Sprawiedliwość według Gierka
W lutym 1972 r. Edward Gierek, niedawno wybrany I sekretarz KC PZPR, zwołał posiedzenie Biura Politycznego, aby omówić reformę wymiaru sprawiedliwości. Po dyskusji dokonano korekty w polityce karnej w duchu: wyrugować zbytni liberalizm, zarówno w dziedzinie wymiaru sprawiedliwości, jak i odbywania kary.
Dzisiejsza wizja rządów Gierka opiera się na wspomnieniach prosperity i propagandy sukcesu. Tymczasem właśnie wtedy, jak nigdy po 1956 r., doprowadzono do przeludnienia zakładów penitencjarnych. W 1974 r. w więzieniach i aresztach śledczych przebywało ponad 124 tys. ludzi. Był to tak wstydliwy problem, że KC PZPR podjął decyzję o usunięciu informacji o liczbie osób pozbawionych wolności z rocznika statystycznego GUS.

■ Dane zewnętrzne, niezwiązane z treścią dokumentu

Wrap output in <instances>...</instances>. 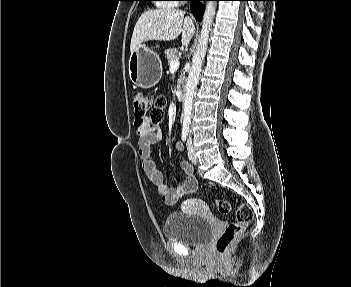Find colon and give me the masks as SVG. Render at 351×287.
Returning <instances> with one entry per match:
<instances>
[{
	"label": "colon",
	"instance_id": "obj_1",
	"mask_svg": "<svg viewBox=\"0 0 351 287\" xmlns=\"http://www.w3.org/2000/svg\"><path fill=\"white\" fill-rule=\"evenodd\" d=\"M136 120H149L153 124L163 119L165 98L162 95H151L141 91L134 92L132 96ZM216 207L221 214H229L231 205L226 200H217ZM253 218V210L247 204L237 207L235 220L230 222L215 242L218 253H224L232 242L244 231Z\"/></svg>",
	"mask_w": 351,
	"mask_h": 287
}]
</instances>
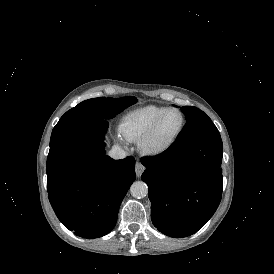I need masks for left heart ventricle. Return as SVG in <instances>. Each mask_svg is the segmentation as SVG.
I'll return each instance as SVG.
<instances>
[{
  "label": "left heart ventricle",
  "mask_w": 274,
  "mask_h": 274,
  "mask_svg": "<svg viewBox=\"0 0 274 274\" xmlns=\"http://www.w3.org/2000/svg\"><path fill=\"white\" fill-rule=\"evenodd\" d=\"M182 124V117L179 112L168 113L161 122L156 134L150 141L152 148H161L177 133Z\"/></svg>",
  "instance_id": "1"
}]
</instances>
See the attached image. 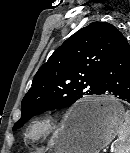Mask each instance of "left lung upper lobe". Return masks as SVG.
I'll return each mask as SVG.
<instances>
[{
  "label": "left lung upper lobe",
  "instance_id": "left-lung-upper-lobe-1",
  "mask_svg": "<svg viewBox=\"0 0 130 153\" xmlns=\"http://www.w3.org/2000/svg\"><path fill=\"white\" fill-rule=\"evenodd\" d=\"M122 36L109 23L93 22L68 38L34 76L13 130L37 114L98 94L102 70Z\"/></svg>",
  "mask_w": 130,
  "mask_h": 153
}]
</instances>
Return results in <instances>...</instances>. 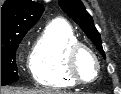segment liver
I'll return each instance as SVG.
<instances>
[{
  "label": "liver",
  "mask_w": 121,
  "mask_h": 94,
  "mask_svg": "<svg viewBox=\"0 0 121 94\" xmlns=\"http://www.w3.org/2000/svg\"><path fill=\"white\" fill-rule=\"evenodd\" d=\"M1 94H68L60 91H53L48 89L43 90H23L11 87H1Z\"/></svg>",
  "instance_id": "liver-1"
}]
</instances>
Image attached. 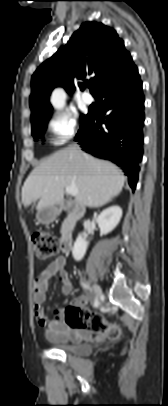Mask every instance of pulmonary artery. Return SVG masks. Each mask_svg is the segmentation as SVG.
I'll list each match as a JSON object with an SVG mask.
<instances>
[{"label":"pulmonary artery","instance_id":"1","mask_svg":"<svg viewBox=\"0 0 168 406\" xmlns=\"http://www.w3.org/2000/svg\"><path fill=\"white\" fill-rule=\"evenodd\" d=\"M83 101H84L86 104L90 105V104L93 103L94 98H93V96H92L90 93L86 92V93L83 94Z\"/></svg>","mask_w":168,"mask_h":406}]
</instances>
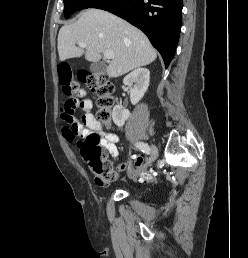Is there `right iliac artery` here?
I'll return each mask as SVG.
<instances>
[{
    "label": "right iliac artery",
    "mask_w": 248,
    "mask_h": 258,
    "mask_svg": "<svg viewBox=\"0 0 248 258\" xmlns=\"http://www.w3.org/2000/svg\"><path fill=\"white\" fill-rule=\"evenodd\" d=\"M135 146L140 149L143 153L150 154V147L148 144H145L143 142H137Z\"/></svg>",
    "instance_id": "right-iliac-artery-1"
}]
</instances>
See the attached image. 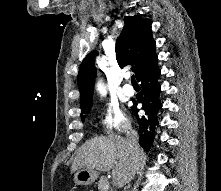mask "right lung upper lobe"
Instances as JSON below:
<instances>
[{"instance_id":"obj_1","label":"right lung upper lobe","mask_w":221,"mask_h":191,"mask_svg":"<svg viewBox=\"0 0 221 191\" xmlns=\"http://www.w3.org/2000/svg\"><path fill=\"white\" fill-rule=\"evenodd\" d=\"M151 21L139 15L125 16L123 30L116 41V59L121 68L131 64L136 78L158 58L155 54V41L151 35ZM89 53L80 65L78 88L80 91L81 113L91 110L96 68L94 56Z\"/></svg>"}]
</instances>
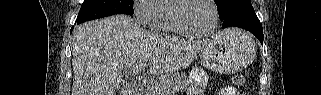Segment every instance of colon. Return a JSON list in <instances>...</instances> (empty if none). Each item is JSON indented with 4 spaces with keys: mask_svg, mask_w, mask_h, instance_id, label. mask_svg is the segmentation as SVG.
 Segmentation results:
<instances>
[{
    "mask_svg": "<svg viewBox=\"0 0 321 95\" xmlns=\"http://www.w3.org/2000/svg\"><path fill=\"white\" fill-rule=\"evenodd\" d=\"M245 82V78L243 75L241 74H236L233 76V83L236 85V86H242Z\"/></svg>",
    "mask_w": 321,
    "mask_h": 95,
    "instance_id": "1",
    "label": "colon"
}]
</instances>
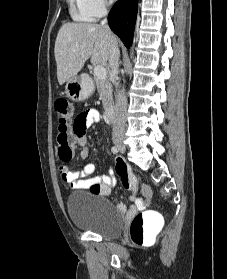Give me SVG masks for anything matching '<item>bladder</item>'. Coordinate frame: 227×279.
<instances>
[{"label":"bladder","instance_id":"obj_1","mask_svg":"<svg viewBox=\"0 0 227 279\" xmlns=\"http://www.w3.org/2000/svg\"><path fill=\"white\" fill-rule=\"evenodd\" d=\"M66 208L72 223L79 228L109 239L118 238L122 234L123 219L102 194L72 193Z\"/></svg>","mask_w":227,"mask_h":279}]
</instances>
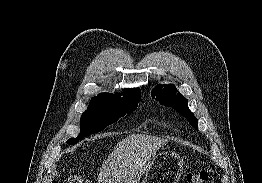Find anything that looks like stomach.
Here are the masks:
<instances>
[{
	"mask_svg": "<svg viewBox=\"0 0 262 183\" xmlns=\"http://www.w3.org/2000/svg\"><path fill=\"white\" fill-rule=\"evenodd\" d=\"M184 166V159L176 152H161L147 167L143 183H178Z\"/></svg>",
	"mask_w": 262,
	"mask_h": 183,
	"instance_id": "stomach-1",
	"label": "stomach"
}]
</instances>
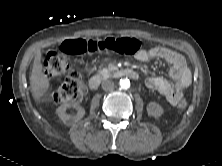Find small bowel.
<instances>
[{
  "instance_id": "small-bowel-1",
  "label": "small bowel",
  "mask_w": 222,
  "mask_h": 166,
  "mask_svg": "<svg viewBox=\"0 0 222 166\" xmlns=\"http://www.w3.org/2000/svg\"><path fill=\"white\" fill-rule=\"evenodd\" d=\"M135 57L142 62L151 59H162L170 65V75L175 81L174 84L163 77L153 76L146 80V86L164 96L171 105L176 106L183 96V90L192 81L191 71L184 57L175 51L160 46L140 50Z\"/></svg>"
}]
</instances>
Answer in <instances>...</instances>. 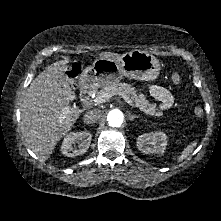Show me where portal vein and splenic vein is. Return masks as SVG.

To, co się stało, celnie ujął w 1981 r. Józef Mikos, wiceminister sprawiedliwości w rządzie gen. Wojciecha Jaruzelskiego: „Nie ma wizji, jak ma wyglądać polityka karna (…). Do 1980 r. była określana przez organy partyjne – uchwały i dyrektywy – zaostrzyć kary. My to przenosiliśmy w teren”.
Do dziś nie wiadomo, dlaczego Gierek i Biuro Polityczne podjęli takie decyzje. Być może uważali to za odpowiedź na społeczne oczekiwania, a może w ich mniemaniu represyjne prawo miało wpłynąć na poprawę bezpieczeństwa.